Data provided:
BEGIN

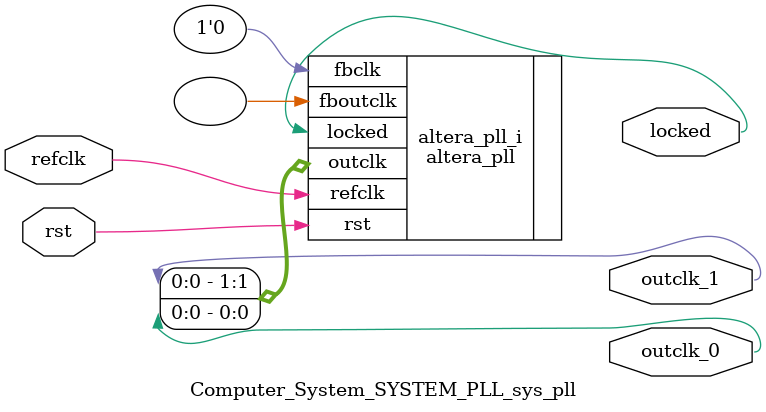
<source format=v>
`timescale 1ns/10ps
module  Computer_System_SYSTEM_PLL_sys_pll(

	// interface 'refclk'
	input wire refclk,

	// interface 'reset'
	input wire rst,

	// interface 'outclk0'
	output wire outclk_0,

	// interface 'outclk1'
	output wire outclk_1,

	// interface 'locked'
	output wire locked
);

	altera_pll #(
		.fractional_vco_multiplier("false"),
		.reference_clock_frequency("50.0 MHz"),
		.operation_mode("direct"),
		.number_of_clocks(2),
		.output_clock_frequency0("100.000000 MHz"),
		.phase_shift0("0 ps"),
		.duty_cycle0(50),
		.output_clock_frequency1("100.000000 MHz"),
		.phase_shift1("-3000 ps"),
		.duty_cycle1(50),
		.output_clock_frequency2("0 MHz"),
		.phase_shift2("0 ps"),
		.duty_cycle2(50),
		.output_clock_frequency3("0 MHz"),
		.phase_shift3("0 ps"),
		.duty_cycle3(50),
		.output_clock_frequency4("0 MHz"),
		.phase_shift4("0 ps"),
		.duty_cycle4(50),
		.output_clock_frequency5("0 MHz"),
		.phase_shift5("0 ps"),
		.duty_cycle5(50),
		.output_clock_frequency6("0 MHz"),
		.phase_shift6("0 ps"),
		.duty_cycle6(50),
		.output_clock_frequency7("0 MHz"),
		.phase_shift7("0 ps"),
		.duty_cycle7(50),
		.output_clock_frequency8("0 MHz"),
		.phase_shift8("0 ps"),
		.duty_cycle8(50),
		.output_clock_frequency9("0 MHz"),
		.phase_shift9("0 ps"),
		.duty_cycle9(50),
		.output_clock_frequency10("0 MHz"),
		.phase_shift10("0 ps"),
		.duty_cycle10(50),
		.output_clock_frequency11("0 MHz"),
		.phase_shift11("0 ps"),
		.duty_cycle11(50),
		.output_clock_frequency12("0 MHz"),
		.phase_shift12("0 ps"),
		.duty_cycle12(50),
		.output_clock_frequency13("0 MHz"),
		.phase_shift13("0 ps"),
		.duty_cycle13(50),
		.output_clock_frequency14("0 MHz"),
		.phase_shift14("0 ps"),
		.duty_cycle14(50),
		.output_clock_frequency15("0 MHz"),
		.phase_shift15("0 ps"),
		.duty_cycle15(50),
		.output_clock_frequency16("0 MHz"),
		.phase_shift16("0 ps"),
		.duty_cycle16(50),
		.output_clock_frequency17("0 MHz"),
		.phase_shift17("0 ps"),
		.duty_cycle17(50),
		.pll_type("General"),
		.pll_subtype("General")
	) altera_pll_i (
		.rst	(rst),
		.outclk	({outclk_1, outclk_0}),
		.locked	(locked),
		.fboutclk	( ),
		.fbclk	(1'b0),
		.refclk	(refclk)
	);
endmodule


</source>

END

Exercise directions: Return the material above exactly; the images stay out.

Result of the task:
<source format=v>
`timescale 1ns/10ps
module  Computer_System_SYSTEM_PLL_sys_pll(

	// interface 'refclk'
	input wire refclk,

	// interface 'reset'
	input wire rst,

	// interface 'outclk0'
	output wire outclk_0,

	// interface 'outclk1'
	output wire outclk_1,

	// interface 'locked'
	output wire locked
);

	altera_pll #(
		.fractional_vco_multiplier("false"),
		.reference_clock_frequency("50.0 MHz"),
		.operation_mode("direct"),
		.number_of_clocks(2),
		.output_clock_frequency0("100.000000 MHz"),
		.phase_shift0("0 ps"),
		.duty_cycle0(50),
		.output_clock_frequency1("100.000000 MHz"),
		.phase_shift1("-3000 ps"),
		.duty_cycle1(50),
		.output_clock_frequency2("0 MHz"),
		.phase_shift2("0 ps"),
		.duty_cycle2(50),
		.output_clock_frequency3("0 MHz"),
		.phase_shift3("0 ps"),
		.duty_cycle3(50),
		.output_clock_frequency4("0 MHz"),
		.phase_shift4("0 ps"),
		.duty_cycle4(50),
		.output_clock_frequency5("0 MHz"),
		.phase_shift5("0 ps"),
		.duty_cycle5(50),
		.output_clock_frequency6("0 MHz"),
		.phase_shift6("0 ps"),
		.duty_cycle6(50),
		.output_clock_frequency7("0 MHz"),
		.phase_shift7("0 ps"),
		.duty_cycle7(50),
		.output_clock_frequency8("0 MHz"),
		.phase_shift8("0 ps"),
		.duty_cycle8(50),
		.output_clock_frequency9("0 MHz"),
		.phase_shift9("0 ps"),
		.duty_cycle9(50),
		.output_clock_frequency10("0 MHz"),
		.phase_shift10("0 ps"),
		.duty_cycle10(50),
		.output_clock_frequency11("0 MHz"),
		.phase_shift11("0 ps"),
		.duty_cycle11(50),
		.output_clock_frequency12("0 MHz"),
		.phase_shift12("0 ps"),
		.duty_cycle12(50),
		.output_clock_frequency13("0 MHz"),
		.phase_shift13("0 ps"),
		.duty_cycle13(50),
		.output_clock_frequency14("0 MHz"),
		.phase_shift14("0 ps"),
		.duty_cycle14(50),
		.output_clock_frequency15("0 MHz"),
		.phase_shift15("0 ps"),
		.duty_cycle15(50),
		.output_clock_frequency16("0 MHz"),
		.phase_shift16("0 ps"),
		.duty_cycle16(50),
		.output_clock_frequency17("0 MHz"),
		.phase_shift17("0 ps"),
		.duty_cycle17(50),
		.pll_type("General"),
		.pll_subtype("General")
	) altera_pll_i (
		.rst	(rst),
		.outclk	({outclk_1, outclk_0}),
		.locked	(locked),
		.fboutclk	( ),
		.fbclk	(1'b0),
		.refclk	(refclk)
	);
endmodule


</source>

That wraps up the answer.